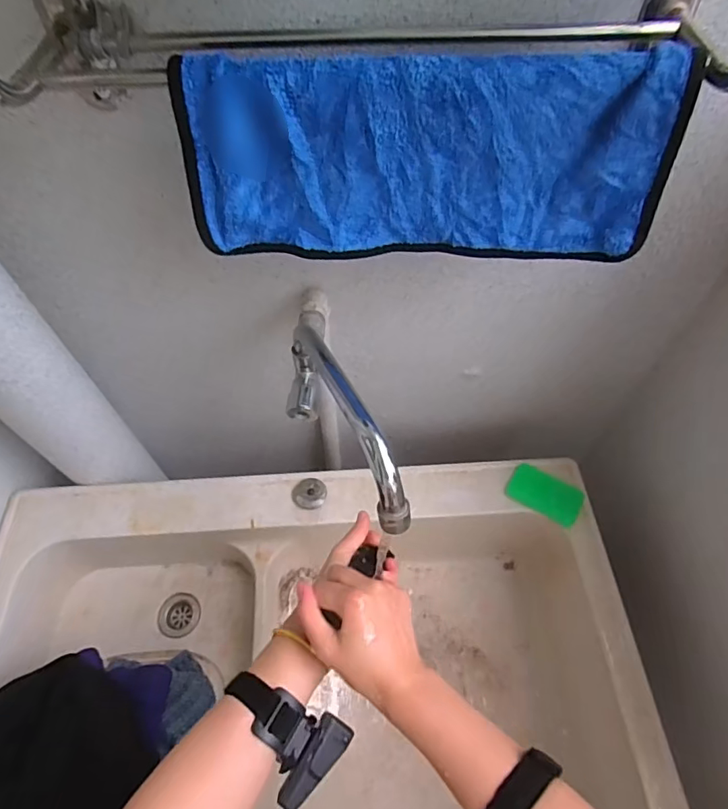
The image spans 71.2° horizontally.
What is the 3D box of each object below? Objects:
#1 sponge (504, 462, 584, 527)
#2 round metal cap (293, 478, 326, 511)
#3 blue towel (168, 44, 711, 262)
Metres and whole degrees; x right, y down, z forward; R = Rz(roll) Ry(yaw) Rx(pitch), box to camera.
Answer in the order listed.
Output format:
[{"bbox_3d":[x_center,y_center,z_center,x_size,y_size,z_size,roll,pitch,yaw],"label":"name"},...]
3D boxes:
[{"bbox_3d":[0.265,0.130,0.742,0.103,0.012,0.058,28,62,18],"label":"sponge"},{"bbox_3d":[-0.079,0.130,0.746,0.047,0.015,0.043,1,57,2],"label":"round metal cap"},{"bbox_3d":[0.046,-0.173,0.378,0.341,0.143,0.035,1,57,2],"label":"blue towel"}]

Requirement: Copy all lines from the material above that hold the word "roll".

Task answer:
Metres and whole degrees; x right, y down, z forward; R = Rz(roll) Ry(yaw) Rx(pitch), box to camera.
[{"bbox_3d":[x_center,y_center,z_center,x_size,y_size,z_size,roll,pitch,yaw],"label":"name"},...]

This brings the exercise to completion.